Declining controlled fire use undermines subsistence-oriented and smallholder livelihoods, and threatens ecosystems

Declining controlled fire use undermines subsistence-oriented and smallholder livelihoods, and threatens ecosystems

By Cathy Smith, Ol Perkins, and Jay Mistry

Photo – Swidden clearance fire in Belize (Credit: Cathy Smith)

When most people in the UK think about landscape fire, they think about exceptional, devastating wildfire events like those in California, Australia, and the Amazon in recent years. Yet, for many people worldwide, fire is an everyday occurrence, being used for agriculture, pastoralism, hunting, fishing, and gathering. Such controlled fire use not only contributes to culture and livelihoods but can create more biodiverse landscapes in which there is less risk of devastating wildfires. Recent work by our team at Leverhulme Wildfires aims to highlight the importance of these livelihood fire practices at the global scale.

We collated information about fire use within subsistence-oriented and smallholder livelihoods from over 580 case study locations worldwide to create the Livelihood Fire Database (LIFE). In a recent paper published in Nature Sustainability, we used the LIFE database to look at trends in these fire practices over recent decades. We found that controlled fire use associated with swidden agriculture, pastoralism, hunting and gathering is declining. Declining fire use is more likely when these activities are oriented towards subsistence rather than mostly for the market.

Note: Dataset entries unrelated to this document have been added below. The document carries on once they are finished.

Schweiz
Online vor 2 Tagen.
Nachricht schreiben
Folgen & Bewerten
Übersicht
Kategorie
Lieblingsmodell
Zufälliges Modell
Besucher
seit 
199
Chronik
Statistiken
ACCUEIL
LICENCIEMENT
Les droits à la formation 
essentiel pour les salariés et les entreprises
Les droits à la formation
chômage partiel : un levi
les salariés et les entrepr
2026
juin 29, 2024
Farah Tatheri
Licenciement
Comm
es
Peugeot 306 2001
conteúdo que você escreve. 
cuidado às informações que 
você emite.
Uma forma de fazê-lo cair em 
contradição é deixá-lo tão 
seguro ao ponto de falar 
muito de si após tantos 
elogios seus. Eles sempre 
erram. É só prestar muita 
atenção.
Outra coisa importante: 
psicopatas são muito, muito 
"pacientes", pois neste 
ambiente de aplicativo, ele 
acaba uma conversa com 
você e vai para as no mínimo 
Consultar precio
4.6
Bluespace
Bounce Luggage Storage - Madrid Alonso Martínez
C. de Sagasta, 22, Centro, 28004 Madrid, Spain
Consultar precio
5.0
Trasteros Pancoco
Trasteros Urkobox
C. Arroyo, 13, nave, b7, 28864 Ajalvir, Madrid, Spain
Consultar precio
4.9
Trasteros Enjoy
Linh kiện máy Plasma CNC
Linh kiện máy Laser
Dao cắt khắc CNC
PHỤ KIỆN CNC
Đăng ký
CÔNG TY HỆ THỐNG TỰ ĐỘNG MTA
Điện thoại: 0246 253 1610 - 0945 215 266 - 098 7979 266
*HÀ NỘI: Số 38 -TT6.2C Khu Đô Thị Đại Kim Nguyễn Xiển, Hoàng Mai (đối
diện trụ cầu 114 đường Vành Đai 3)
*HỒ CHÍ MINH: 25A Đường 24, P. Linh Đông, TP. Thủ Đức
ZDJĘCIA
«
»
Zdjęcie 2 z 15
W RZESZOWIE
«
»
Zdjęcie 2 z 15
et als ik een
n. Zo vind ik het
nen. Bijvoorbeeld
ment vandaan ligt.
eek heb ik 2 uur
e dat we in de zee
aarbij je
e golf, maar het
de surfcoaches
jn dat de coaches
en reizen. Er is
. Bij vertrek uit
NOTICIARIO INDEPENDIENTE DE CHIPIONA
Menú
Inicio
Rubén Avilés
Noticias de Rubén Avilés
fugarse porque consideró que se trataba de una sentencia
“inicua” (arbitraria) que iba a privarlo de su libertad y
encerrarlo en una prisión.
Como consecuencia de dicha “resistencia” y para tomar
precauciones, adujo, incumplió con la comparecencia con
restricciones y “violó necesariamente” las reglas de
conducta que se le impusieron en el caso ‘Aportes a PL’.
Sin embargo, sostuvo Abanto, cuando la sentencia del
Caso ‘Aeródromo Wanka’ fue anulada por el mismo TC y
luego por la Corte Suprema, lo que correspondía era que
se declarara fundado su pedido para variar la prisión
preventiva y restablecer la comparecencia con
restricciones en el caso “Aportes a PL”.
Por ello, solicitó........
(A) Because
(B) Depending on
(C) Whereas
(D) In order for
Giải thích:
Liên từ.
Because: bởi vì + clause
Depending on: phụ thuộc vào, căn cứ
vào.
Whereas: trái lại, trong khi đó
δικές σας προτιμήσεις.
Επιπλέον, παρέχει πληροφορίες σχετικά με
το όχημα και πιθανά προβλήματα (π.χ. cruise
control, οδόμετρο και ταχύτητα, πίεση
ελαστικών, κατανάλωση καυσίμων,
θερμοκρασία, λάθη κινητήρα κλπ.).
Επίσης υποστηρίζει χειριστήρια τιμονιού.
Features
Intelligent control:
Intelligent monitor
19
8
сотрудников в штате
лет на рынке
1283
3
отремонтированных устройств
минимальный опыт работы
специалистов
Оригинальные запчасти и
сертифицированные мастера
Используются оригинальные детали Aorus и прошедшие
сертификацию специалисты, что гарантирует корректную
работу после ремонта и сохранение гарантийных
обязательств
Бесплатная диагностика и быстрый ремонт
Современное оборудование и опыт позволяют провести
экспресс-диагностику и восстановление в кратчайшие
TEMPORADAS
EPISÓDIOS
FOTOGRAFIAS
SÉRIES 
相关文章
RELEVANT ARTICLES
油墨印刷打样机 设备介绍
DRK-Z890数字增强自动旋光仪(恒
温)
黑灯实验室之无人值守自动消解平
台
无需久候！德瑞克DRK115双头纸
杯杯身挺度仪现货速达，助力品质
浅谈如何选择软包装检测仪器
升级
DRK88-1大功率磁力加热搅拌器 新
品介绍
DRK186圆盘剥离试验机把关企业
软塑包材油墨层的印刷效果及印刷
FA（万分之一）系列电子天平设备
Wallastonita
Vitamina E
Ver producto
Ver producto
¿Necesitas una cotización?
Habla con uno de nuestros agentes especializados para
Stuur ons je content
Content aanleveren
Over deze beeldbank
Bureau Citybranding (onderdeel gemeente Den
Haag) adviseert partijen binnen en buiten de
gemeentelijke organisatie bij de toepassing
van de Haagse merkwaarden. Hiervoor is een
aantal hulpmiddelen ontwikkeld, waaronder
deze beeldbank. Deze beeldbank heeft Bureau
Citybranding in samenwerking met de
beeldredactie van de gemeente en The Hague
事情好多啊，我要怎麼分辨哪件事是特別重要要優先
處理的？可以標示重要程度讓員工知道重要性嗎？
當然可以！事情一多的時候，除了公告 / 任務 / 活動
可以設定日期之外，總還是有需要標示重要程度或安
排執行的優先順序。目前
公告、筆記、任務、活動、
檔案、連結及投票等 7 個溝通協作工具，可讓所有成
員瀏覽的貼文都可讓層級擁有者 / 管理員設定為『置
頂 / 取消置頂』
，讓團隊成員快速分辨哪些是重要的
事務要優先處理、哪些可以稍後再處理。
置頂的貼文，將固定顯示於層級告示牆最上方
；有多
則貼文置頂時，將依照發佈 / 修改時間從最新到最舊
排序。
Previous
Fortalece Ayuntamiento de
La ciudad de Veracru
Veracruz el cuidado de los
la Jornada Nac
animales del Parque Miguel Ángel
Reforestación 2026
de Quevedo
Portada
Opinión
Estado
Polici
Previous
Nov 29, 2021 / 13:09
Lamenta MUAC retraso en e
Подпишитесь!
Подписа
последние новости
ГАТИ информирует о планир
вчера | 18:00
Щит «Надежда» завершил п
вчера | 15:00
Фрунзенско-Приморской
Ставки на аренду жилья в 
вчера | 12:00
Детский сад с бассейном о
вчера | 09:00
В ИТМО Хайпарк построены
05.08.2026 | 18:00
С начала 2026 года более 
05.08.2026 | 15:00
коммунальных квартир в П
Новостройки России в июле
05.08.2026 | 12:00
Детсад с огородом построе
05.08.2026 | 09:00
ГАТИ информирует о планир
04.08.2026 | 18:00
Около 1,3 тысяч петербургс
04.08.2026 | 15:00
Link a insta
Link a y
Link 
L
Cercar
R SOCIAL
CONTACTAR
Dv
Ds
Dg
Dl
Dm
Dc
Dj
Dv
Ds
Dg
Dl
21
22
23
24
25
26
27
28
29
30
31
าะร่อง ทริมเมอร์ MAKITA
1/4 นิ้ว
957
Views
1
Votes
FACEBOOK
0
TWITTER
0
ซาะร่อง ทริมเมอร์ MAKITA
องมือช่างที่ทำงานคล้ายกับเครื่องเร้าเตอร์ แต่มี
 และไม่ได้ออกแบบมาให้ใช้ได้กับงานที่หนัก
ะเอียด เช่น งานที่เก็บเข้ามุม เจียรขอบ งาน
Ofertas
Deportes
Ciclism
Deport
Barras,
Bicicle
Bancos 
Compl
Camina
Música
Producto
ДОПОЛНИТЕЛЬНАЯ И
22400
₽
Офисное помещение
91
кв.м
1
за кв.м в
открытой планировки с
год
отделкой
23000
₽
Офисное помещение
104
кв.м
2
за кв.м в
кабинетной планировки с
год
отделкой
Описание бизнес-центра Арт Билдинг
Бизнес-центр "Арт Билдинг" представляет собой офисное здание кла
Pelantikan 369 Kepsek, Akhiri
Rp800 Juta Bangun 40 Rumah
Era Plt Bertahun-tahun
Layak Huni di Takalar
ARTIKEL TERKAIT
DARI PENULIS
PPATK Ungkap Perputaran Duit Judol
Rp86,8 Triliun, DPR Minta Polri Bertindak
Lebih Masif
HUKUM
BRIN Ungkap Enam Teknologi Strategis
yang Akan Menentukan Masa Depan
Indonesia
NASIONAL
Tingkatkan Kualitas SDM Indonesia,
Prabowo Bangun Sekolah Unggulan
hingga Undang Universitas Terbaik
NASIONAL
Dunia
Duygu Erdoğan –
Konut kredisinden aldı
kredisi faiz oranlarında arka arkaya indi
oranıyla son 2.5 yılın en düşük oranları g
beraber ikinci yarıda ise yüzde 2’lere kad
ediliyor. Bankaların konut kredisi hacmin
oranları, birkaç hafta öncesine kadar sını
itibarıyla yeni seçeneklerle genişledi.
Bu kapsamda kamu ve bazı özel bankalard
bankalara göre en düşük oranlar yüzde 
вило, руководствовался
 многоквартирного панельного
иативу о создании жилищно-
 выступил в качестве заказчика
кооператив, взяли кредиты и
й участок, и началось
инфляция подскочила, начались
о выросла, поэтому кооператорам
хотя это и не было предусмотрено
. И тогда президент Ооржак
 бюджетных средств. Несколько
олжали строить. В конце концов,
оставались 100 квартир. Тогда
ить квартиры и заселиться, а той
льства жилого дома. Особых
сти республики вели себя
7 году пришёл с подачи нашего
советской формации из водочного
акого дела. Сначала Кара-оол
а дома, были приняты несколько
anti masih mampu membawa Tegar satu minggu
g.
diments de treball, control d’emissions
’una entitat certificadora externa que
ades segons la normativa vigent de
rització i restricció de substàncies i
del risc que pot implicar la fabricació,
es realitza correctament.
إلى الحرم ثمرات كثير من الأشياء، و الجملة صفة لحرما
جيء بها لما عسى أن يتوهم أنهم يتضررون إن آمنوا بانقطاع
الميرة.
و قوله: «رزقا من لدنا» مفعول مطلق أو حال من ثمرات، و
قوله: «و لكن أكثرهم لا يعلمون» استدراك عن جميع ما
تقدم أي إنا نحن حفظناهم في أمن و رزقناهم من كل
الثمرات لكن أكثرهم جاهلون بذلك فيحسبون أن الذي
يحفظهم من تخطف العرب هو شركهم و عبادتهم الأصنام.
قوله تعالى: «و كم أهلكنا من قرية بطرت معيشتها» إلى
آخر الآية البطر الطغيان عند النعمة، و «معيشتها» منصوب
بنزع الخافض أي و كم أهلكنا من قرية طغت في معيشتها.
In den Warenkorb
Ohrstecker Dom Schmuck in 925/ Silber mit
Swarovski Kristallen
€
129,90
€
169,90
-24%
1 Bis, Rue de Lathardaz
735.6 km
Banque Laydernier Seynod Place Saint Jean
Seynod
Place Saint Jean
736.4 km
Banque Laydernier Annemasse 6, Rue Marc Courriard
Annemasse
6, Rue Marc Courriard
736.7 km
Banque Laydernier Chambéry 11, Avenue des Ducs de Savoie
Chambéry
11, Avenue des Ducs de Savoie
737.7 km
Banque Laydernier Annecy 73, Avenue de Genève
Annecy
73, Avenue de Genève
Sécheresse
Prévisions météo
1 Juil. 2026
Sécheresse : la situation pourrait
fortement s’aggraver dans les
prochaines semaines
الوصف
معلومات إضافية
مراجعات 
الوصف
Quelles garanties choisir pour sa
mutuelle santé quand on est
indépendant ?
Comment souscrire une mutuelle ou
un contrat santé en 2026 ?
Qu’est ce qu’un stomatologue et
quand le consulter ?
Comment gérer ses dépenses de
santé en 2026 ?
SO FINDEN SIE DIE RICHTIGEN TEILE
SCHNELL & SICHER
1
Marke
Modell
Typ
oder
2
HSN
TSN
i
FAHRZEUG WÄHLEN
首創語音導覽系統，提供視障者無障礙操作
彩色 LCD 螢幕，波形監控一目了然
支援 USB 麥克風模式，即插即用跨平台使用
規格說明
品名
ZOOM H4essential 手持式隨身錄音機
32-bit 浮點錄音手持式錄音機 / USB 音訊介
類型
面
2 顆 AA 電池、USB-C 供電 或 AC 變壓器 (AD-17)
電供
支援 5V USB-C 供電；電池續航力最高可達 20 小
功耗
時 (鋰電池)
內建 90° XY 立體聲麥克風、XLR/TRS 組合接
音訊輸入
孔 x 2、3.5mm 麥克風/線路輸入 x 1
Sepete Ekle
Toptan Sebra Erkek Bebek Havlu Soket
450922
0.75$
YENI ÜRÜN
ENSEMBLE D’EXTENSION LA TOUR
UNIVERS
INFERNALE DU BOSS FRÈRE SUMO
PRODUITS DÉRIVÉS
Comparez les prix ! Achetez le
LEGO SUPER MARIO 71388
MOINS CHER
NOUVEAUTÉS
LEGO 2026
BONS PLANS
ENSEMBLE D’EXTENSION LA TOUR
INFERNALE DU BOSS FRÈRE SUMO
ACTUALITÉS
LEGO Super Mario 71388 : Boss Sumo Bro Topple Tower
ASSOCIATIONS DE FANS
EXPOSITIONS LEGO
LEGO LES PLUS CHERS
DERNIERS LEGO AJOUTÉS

Case studies in the LIFE database point to state governance and economic pressures as common drivers of declining controlled fire use. Many countries have strong anti-fire regulations that forbid or severely restrict burning. Reductions in fire use can also be incentivised through Payments for Ecosystem Services schemes and promoted through informational campaigns. Subsidies and land tenure reforms often encourage farmers to adopt permanent agriculture at the expense of swidden agriculture involving fire. Historically, some forms of fire use, such as for hunting or nomadic pastoralism, took place across large swathes of landscapes like tropical savannas. When these landscapes are converted to commercial uses, the remaining areas can be too small for traditional activities to continue.

Photo: Protective and pasture maintenance burning in Guyana (Credit Kayla De Freitas).

When people reduce or abandon fire use, this can undermine their livelihoods. For example, Borana pastoralists in Ethiopia, who have had to stop burning in rangelands, resultant bush encroachment and forage scarcity make it more difficult to graze cattle. Without patchy anthropogenic fire, vegetation becomes more homogenous, supporting less wildlife, as in Australia, where Martu hunting fires support hill kangaroo populations. Without frequent controlled burning, wildfire risk increases, as in those areas of the Brazilian cerrado where Xavante people no longer use fire.

Since the 1970s, ‘prescribed burning’ has been a mainstream approach to fire management by State agencies such as the US Forest Service. More recently, such programmes have explicitly been modelled on Indigenous fire use, or even employed Indigenous people to conduct prescribed burning, as in Australia. Yet, prescribed burning does not necessarily have the same outcomes in the landscape as contingent, everyday fire use associated with rural livelihoods. There is need to better support the everyday fire use of communities for whom burning is already of cultural and economic importance.